> _Exercise objective_
Pictures should be omitted; restate word for word the lines from the one holding "แต่รายละเอียดถือว่าครบมากๆครับ" through the last line of the entries below.

> _Given records_
═══

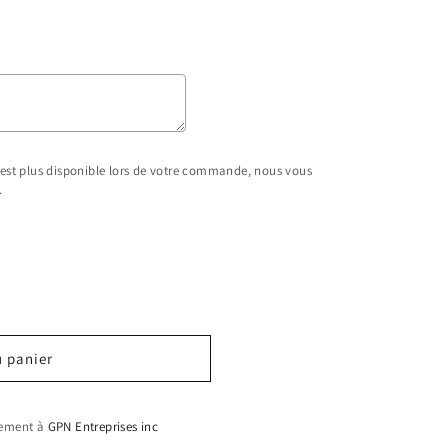
n'est plus disponible lors de votre commande, nous vous
.
ice
u panier
llement à
GPN Entreprises inc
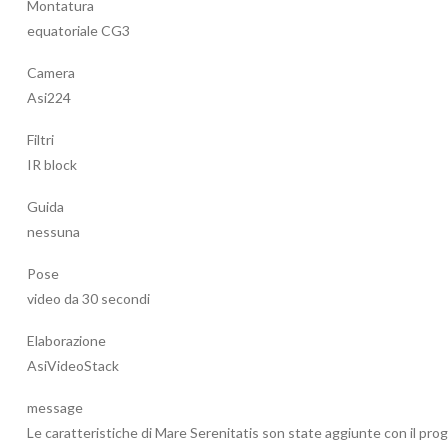
Montatura
equatoriale CG3
Camera
Asi224
Filtri
IR block
Guida
nessuna
Pose
video da 30 secondi
Elaborazione
AsiVideoStack
message
Le caratteristiche di Mare Serenitatis son state aggiunte con il pr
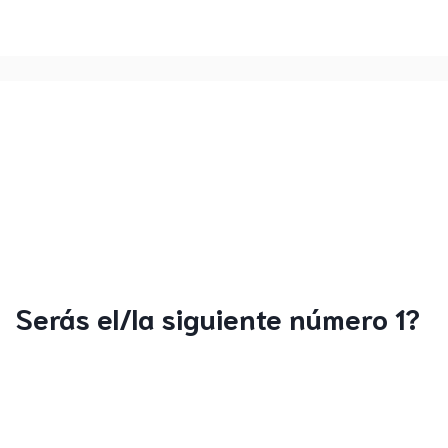
Serás el/la siguiente número 1?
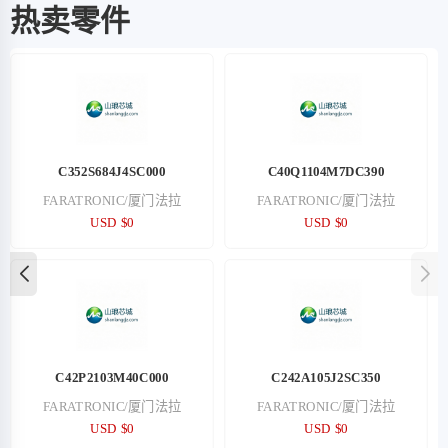
热卖零件
C352S684J4SC000
C40Q1104M7DC390
FARATRONIC/厦门法拉
FARATRONIC/厦门法拉
USD $0
USD $0
C42P2103M40C000
C242A105J2SC350
FARATRONIC/厦门法拉
FARATRONIC/厦门法拉
USD $0
USD $0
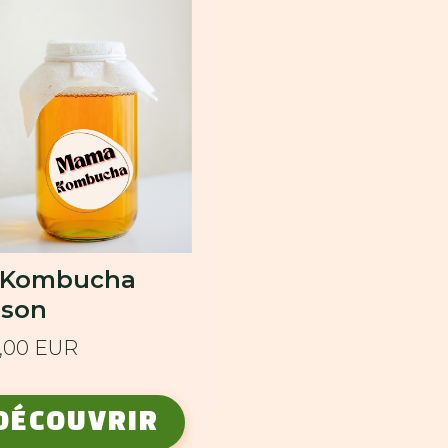
t Kombucha
ison
5,00 EUR
DÉCOUVRIR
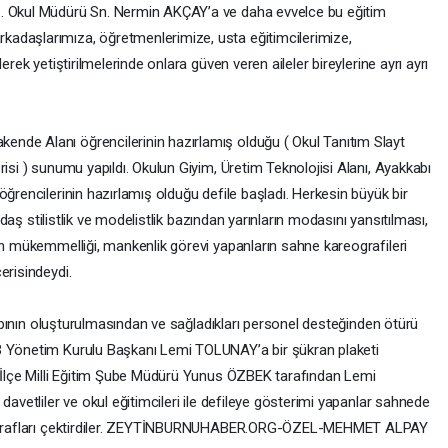
z. Okul Müdürü Sn. Nermin AKÇAY’a ve daha evvelce bu eğitim
adaşlarımıza, öğretmenlerimize, usta eğitimcilerimize,
erek yetiştirilmelerinde onlara güven veren aileler bireylerine ayrı ayrı
nde Alanı öğrencilerinin hazırlamış olduğu ( Okul Tanıtım Slayt
risi ) sunumu yapıldı. Okulun Giyim, Üretim Teknolojisi Alanı, Ayakkabı
öğrencilerinin hazırlamış olduğu defile başladı. Herkesin büyük bir
ağdaş stilistlik ve modelistlik bazından yarınların modasını yansıtılması,
in mükemmelliği, mankenlik görevi yapanların sahne kareografileri
erisindeydi.
 yapının oluşturulmasından ve sağladıkları personel desteğinden ötürü
B Yönetim Kurulu Başkanı Lemi TOLUNAY’a bir şükran plaketi
, İlçe Milli Eğitim Şube Müdürü Yunus ÖZBEK tarafından Lemi
davetliler ve okul eğitimcileri ile defileye gösterimi yapanlar sahnede
fotoğrafları çektirdiler. ZEYTİNBURNUHABER.ORG-ÖZEL-MEHMET ALPAY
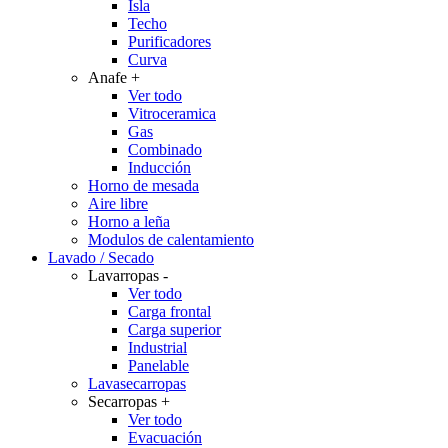
Isla
Techo
Purificadores
Curva
Anafe
+
Ver todo
Vitroceramica
Gas
Combinado
Inducción
Horno de mesada
Aire libre
Horno a leña
Modulos de calentamiento
Lavado / Secado
Lavarropas
-
Ver todo
Carga frontal
Carga superior
Industrial
Panelable
Lavasecarropas
Secarropas
+
Ver todo
Evacuación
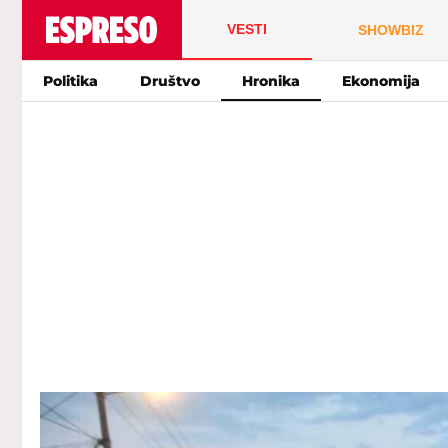
VESTI
SHOWBIZ
Politika
Društvo
Hronika
Ekonomija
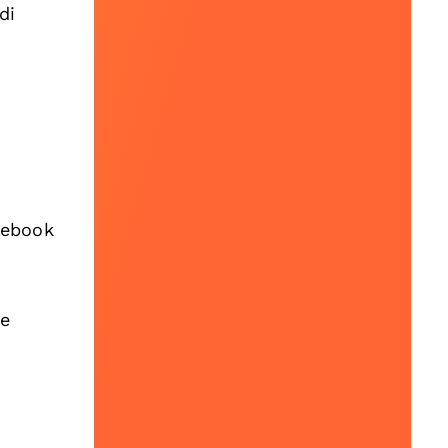
di
cebook
ù
he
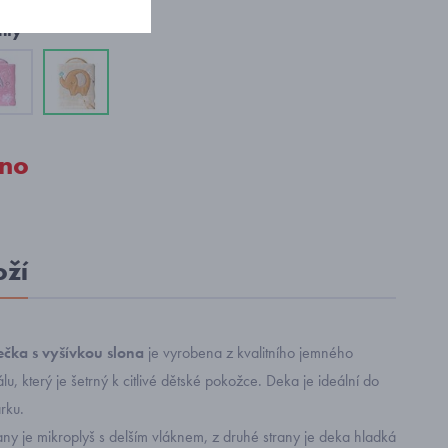
nty
no
oží
čka s vyšívkou slona
je vyrobena z kvalitního jemného
u, který je šetrný k citlivé dětské pokožce. Deka je ideální do
rku.
any je mikroplyš s delším vláknem, z druhé strany je deka hladká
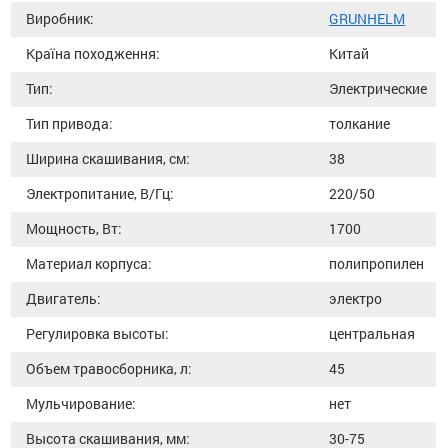
Виробник:
GRUNHELM
Країна походження:
Китай
Тип:
Электрические
Тип привода:
толкание
Ширина скашивания, см:
38
Электропитание, В/Гц:
220/50
Мощность, Вт:
1700
Материал корпуса:
полипропилен
Двигатель:
электро
Регулировка высоты:
центральная
Объем травосборника, л:
45
Мульчирование:
нет
Высота скашивания, мм:
30-75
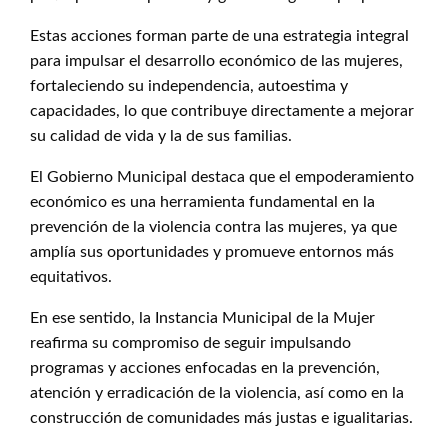
Estas acciones forman parte de una estrategia integral
para impulsar el desarrollo económico de las mujeres,
fortaleciendo su independencia, autoestima y
capacidades, lo que contribuye directamente a mejorar
su calidad de vida y la de sus familias.
El Gobierno Municipal destaca que el empoderamiento
económico es una herramienta fundamental en la
prevención de la violencia contra las mujeres, ya que
amplía sus oportunidades y promueve entornos más
equitativos.
En ese sentido, la Instancia Municipal de la Mujer
reafirma su compromiso de seguir impulsando
programas y acciones enfocadas en la prevención,
atención y erradicación de la violencia, así como en la
construcción de comunidades más justas e igualitarias.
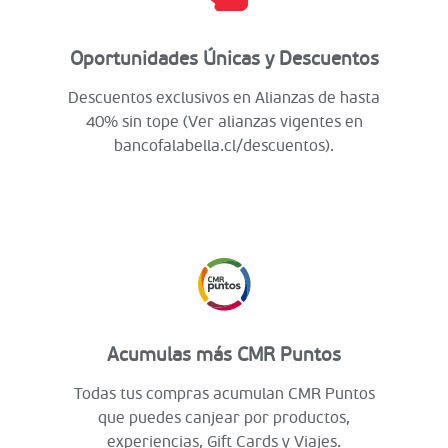
Oportunidades Únicas y Descuentos
Descuentos exclusivos en Alianzas de hasta
40% sin tope (Ver alianzas vigentes en
bancofalabella.cl/descuentos).
Acumulas más CMR Puntos
Todas tus compras acumulan CMR Puntos
que puedes canjear por productos,
experiencias, Gift Cards y Viajes.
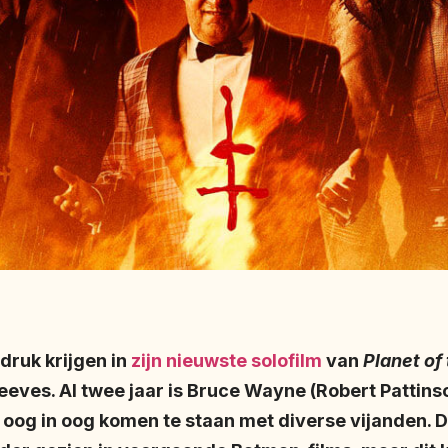
druk krijgen in
zijn nieuwste solofilm
van
Planet of
eves. Al twee jaar is Bruce Wayne (Robert Pattinso
j oog in oog komen te staan met diverse vijanden. 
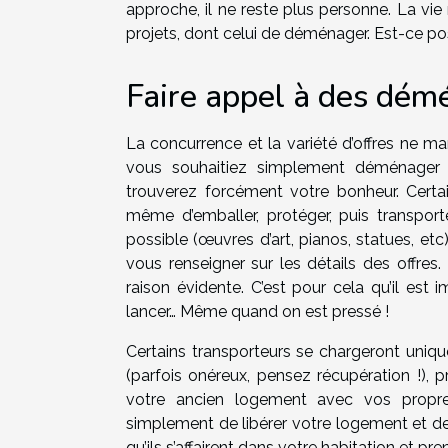
approche, il ne reste plus personne. La vi
projets, dont celui de déménager. Est-ce poss
Faire appel à des dém
La concurrence et la variété d’offres ne 
vous souhaitiez simplement déménager 
trouverez forcément votre bonheur. Cert
même d’emballer, protéger, puis transport
possible (œuvres d’art, pianos, statues, et
vous renseigner sur les détails des offres.
raison évidente. C’est pour cela qu’il es
lancer… Même quand on est pressé !
Certains transporteurs se chargeront uniqu
(parfois onéreux, pensez récupération !),
votre ancien logement avec vos propr
simplement de libérer votre logement et de
qu’ils s’affairent dans votre habitation et pr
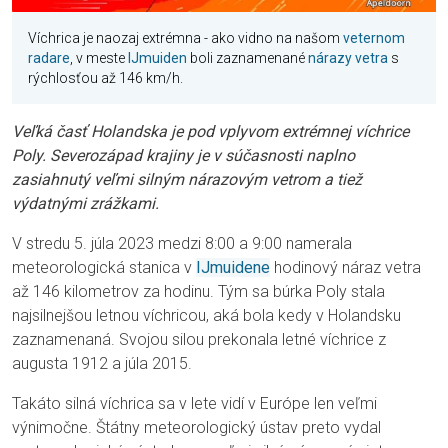
Víchrica je naozaj extrémna - ako vidno na našom
veternom
radare
, v meste
IJmuiden
boli zaznamenané
nárazy vetra
s
rýchlosťou až 146 km/h.
Veľká časť Holandska je pod vplyvom extrémnej víchrice
Poly. Severozápad krajiny je v súčasnosti naplno
zasiahnutý veľmi silným nárazovým vetrom a tiež
výdatnými zrážkami.
V stredu 5. júla 2023 medzi 8:00 a 9:00 namerala
meteorologická stanica v
IJmuidene
hodinový náraz vetra
až 146 kilometrov za hodinu. Tým sa búrka Poly stala
najsilnejšou letnou víchricou, aká bola kedy v Holandsku
zaznamenaná. Svojou silou prekonala letné víchrice z
augusta 1912 a júla 2015.
Takáto silná víchrica sa v lete vidí v Európe len veľmi
výnimočne. Štátny meteorologický ústav preto vydal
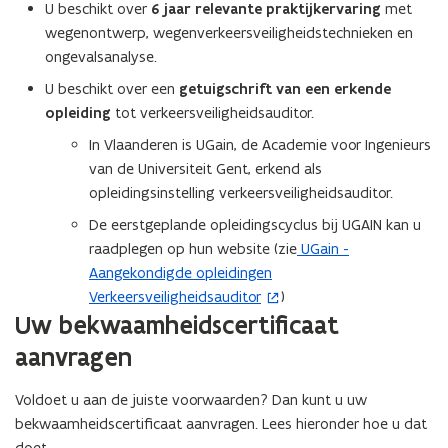
U beschikt over
6 jaar relevante praktijkervaring
met
wegenontwerp, wegenverkeersveiligheidstechnieken en
ongevalsanalyse.
U beschikt over een
getuigschrift van een erkende
opleiding
tot verkeersveiligheidsauditor.
In Vlaanderen is UGain, de Academie voor Ingenieurs
van de Universiteit Gent, erkend als
opleidingsinstelling verkeersveiligheidsauditor.
De eerstgeplande opleidingscyclus bij UGAIN kan u
raadplegen op hun website (zie
UGain -
(
Aangekondigde opleidingen
o
Verkeersveiligheidsauditor
)
p
Uw bekwaamheidscertificaat
e
n
aanvragen
t
i
Voldoet u aan de juiste voorwaarden? Dan kunt u uw
n
bekwaamheidscertificaat aanvragen. Lees hieronder hoe u dat
n
doet.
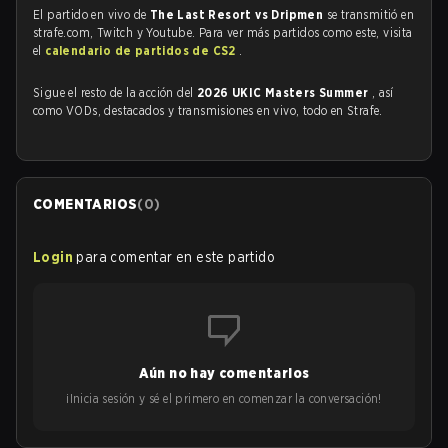
El partido en vivo de
The Last Resort vs Dripmen
se transmitió en
strafe.com, Twitch y Youtube. Para ver más partidos como este, visita
el
calendario de partidos de CS2
.
Sigue el resto de la acción del
2026 UKIC Masters Summer
, así
como VODs, destacados y transmisiones en vivo, todo en Strafe.
COMENTARIOS
(
0
)
Login
para comentar en este partido
Aún no hay comentarios
¡Inicia sesión y sé el primero en comenzar la conversación!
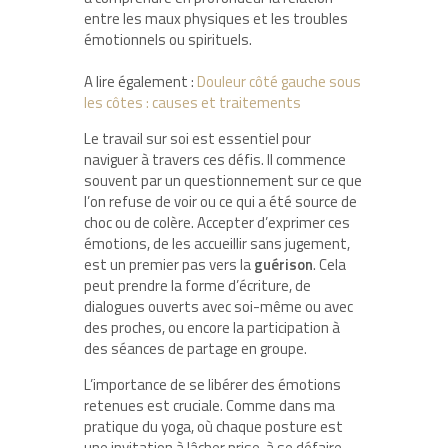
entre les maux physiques et les troubles
émotionnels ou spirituels.
A lire également :
Douleur côté gauche sous
les côtes : causes et traitements
Le travail sur soi est essentiel pour
naviguer à travers ces défis. Il commence
souvent par un questionnement sur ce que
l’on refuse de voir ou ce qui a été source de
choc ou de colère. Accepter d’exprimer ces
émotions, de les accueillir sans jugement,
est un premier pas vers la
guérison
. Cela
peut prendre la forme d’écriture, de
dialogues ouverts avec soi-même ou avec
des proches, ou encore la participation à
des séances de partage en groupe.
L’importance de se libérer des émotions
retenues est cruciale. Comme dans ma
pratique du yoga, où chaque posture est
une invitation à lâcher prise, à se défaire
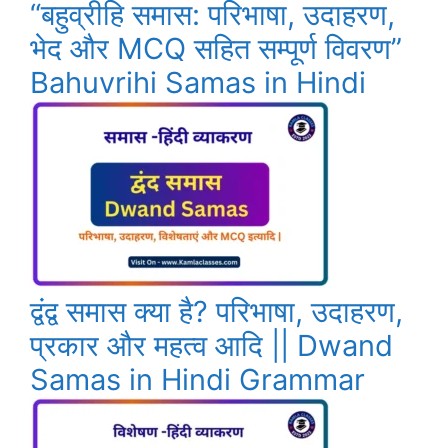
“बहुव्रीहि समास: परिभाषा, उदाहरण,
भेद और MCQ सहित सम्पूर्ण विवरण”
Bahuvrihi Samas in Hindi
द्वंद्व समास क्या है? परिभाषा, उदाहरण,
प्रकार और महत्व आदि || Dwand
Samas in Hindi Grammar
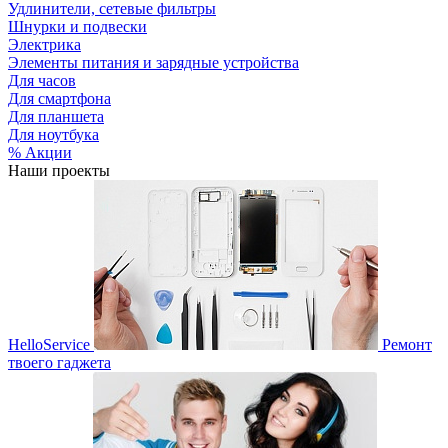
Удлинители, сетевые фильтры
Шнурки и подвески
Электрика
Элементы питания и зарядные устройства
Для часов
Для смартфона
Для планшета
Для ноутбука
% Акции
Наши проекты
HelloService
Ремонт
твоего гаджета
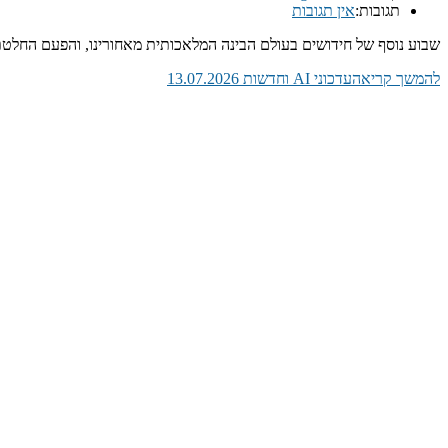
תגובות:
אין תגובות
שבוע נוסף של חידושים בעולם הבינה המלאכותית מאחורינו, והפעם החלטתי
להמשך קריאה
עדכוני AI וחדשות 13.07.2026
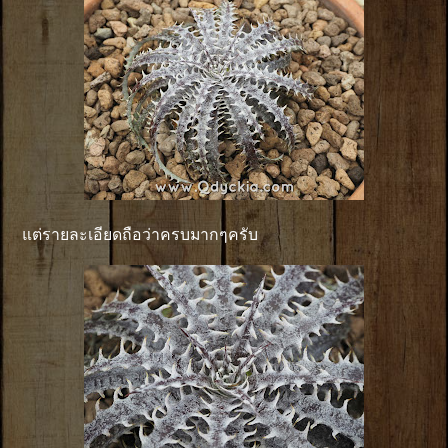
แต่รายละเอียดถือว่าครบมากๆครับ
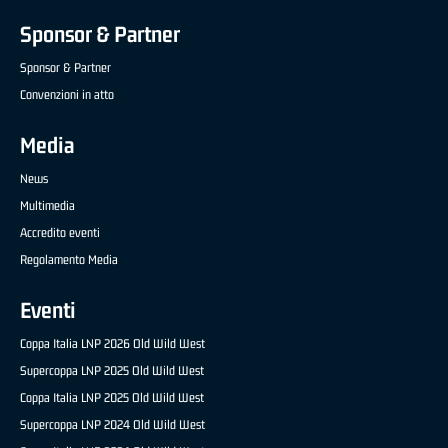
Sponsor & Partner
Sponsor & Partner
Convenzioni in atto
Media
News
Multimedia
Accredito eventi
Regolamento Media
Eventi
Coppa Italia LNP 2026 Old Wild West
Supercoppa LNP 2025 Old Wild West
Coppa Italia LNP 2025 Old Wild West
Supercoppa LNP 2024 Old Wild West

═══

> _Completed exercise_
แต่รายละเอียดถือว่าครบมากๆครับ
Sponsor & Partner
Sponsor & Partner
Convenzioni in atto
Media
News
Multimedia
Accredito eventi
Regolamento Media
Eventi
Coppa Italia LNP 2026 Old Wild West
Supercoppa LNP 2025 Old Wild West
Coppa Italia LNP 2025 Old Wild West
Supercoppa LNP 2024 Old Wild West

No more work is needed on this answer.